━━━ Records to use ━━━

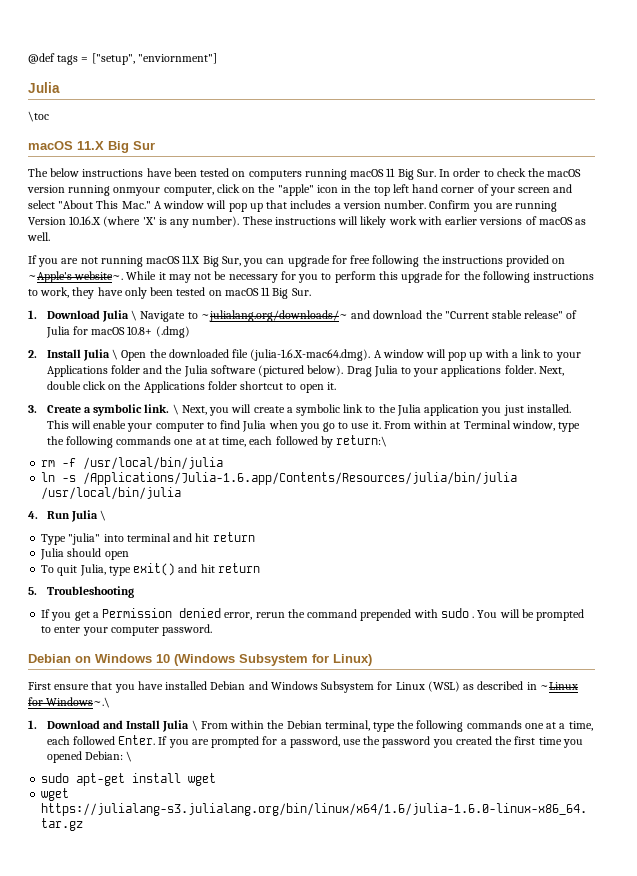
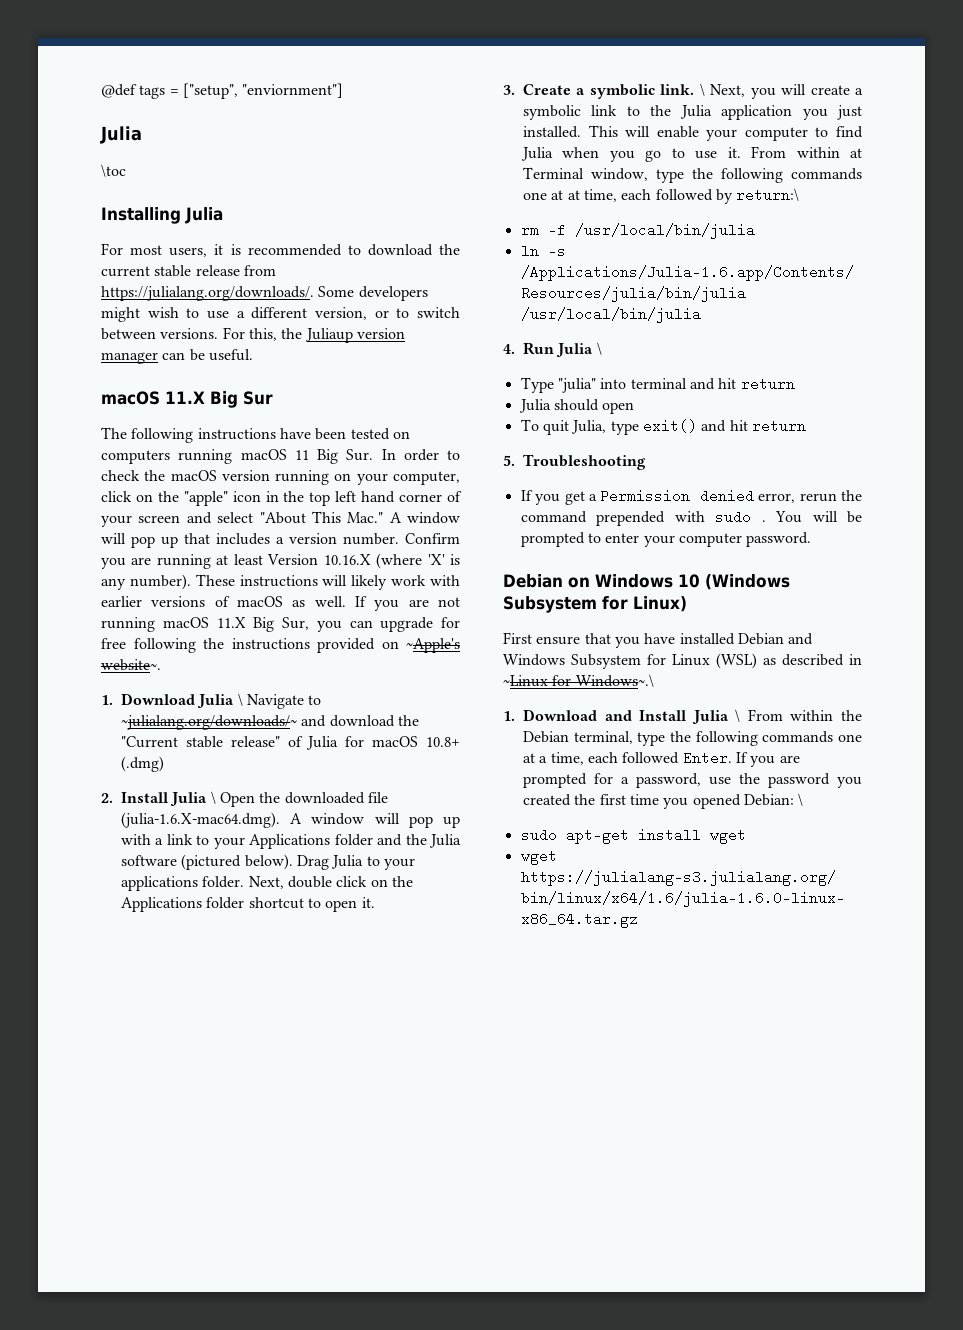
(49, 116) none -> [101,207,223,224] [101,243,460,257] [101,265,276,277] [101,286,428,301] [101,307,461,322] [101,327,405,343] [101,349,253,364] // Installing Julia // For most users, it is recommended to download the current stable release from https://julialang.org/downloads/. Some developers might wish to use a different version, or to switch between versions. For this, the Juliaup version manager can be useful.
[50,168,80,177] below -> [131,428,194,443] following
[113,187,161,196] onmyour -> [334,473,388,485] on your
(558, 206) none -> [216,554,263,565] at least
(50, 236) // -> (346, 601) none
[126,271,595,283] [28,287,311,299] While it may not be necessary for you to perform this upgrade for the following instructions to work, they have only been tested on macOS 11 Big Sur. -> (161, 665) none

━━━

To do |
Produce the entries again, word for word, without any of their pictures.

Reply to the task |
(49, 116) none -> [101,207,223,224] [101,243,460,257] [101,265,276,277] [101,286,428,301] [101,307,461,322] [101,327,405,343] [101,349,253,364] // Installing Julia // For most users, it is recommended to download the current stable release from https://julialang.org/downloads/. Some developers might wish to use a different version, or to switch between versions. For this, the Juliaup version manager can be useful.
[50,168,80,177] below -> [131,428,194,443] following
[113,187,161,196] onmyour -> [334,473,388,485] on your
(558, 206) none -> [216,554,263,565] at least
(50, 236) // -> (346, 601) none
[126,271,595,283] [28,287,311,299] While it may not be necessary for you to perform this upgrade for the following instructions to work, they have only been tested on macOS 11 Big Sur. -> (161, 665) none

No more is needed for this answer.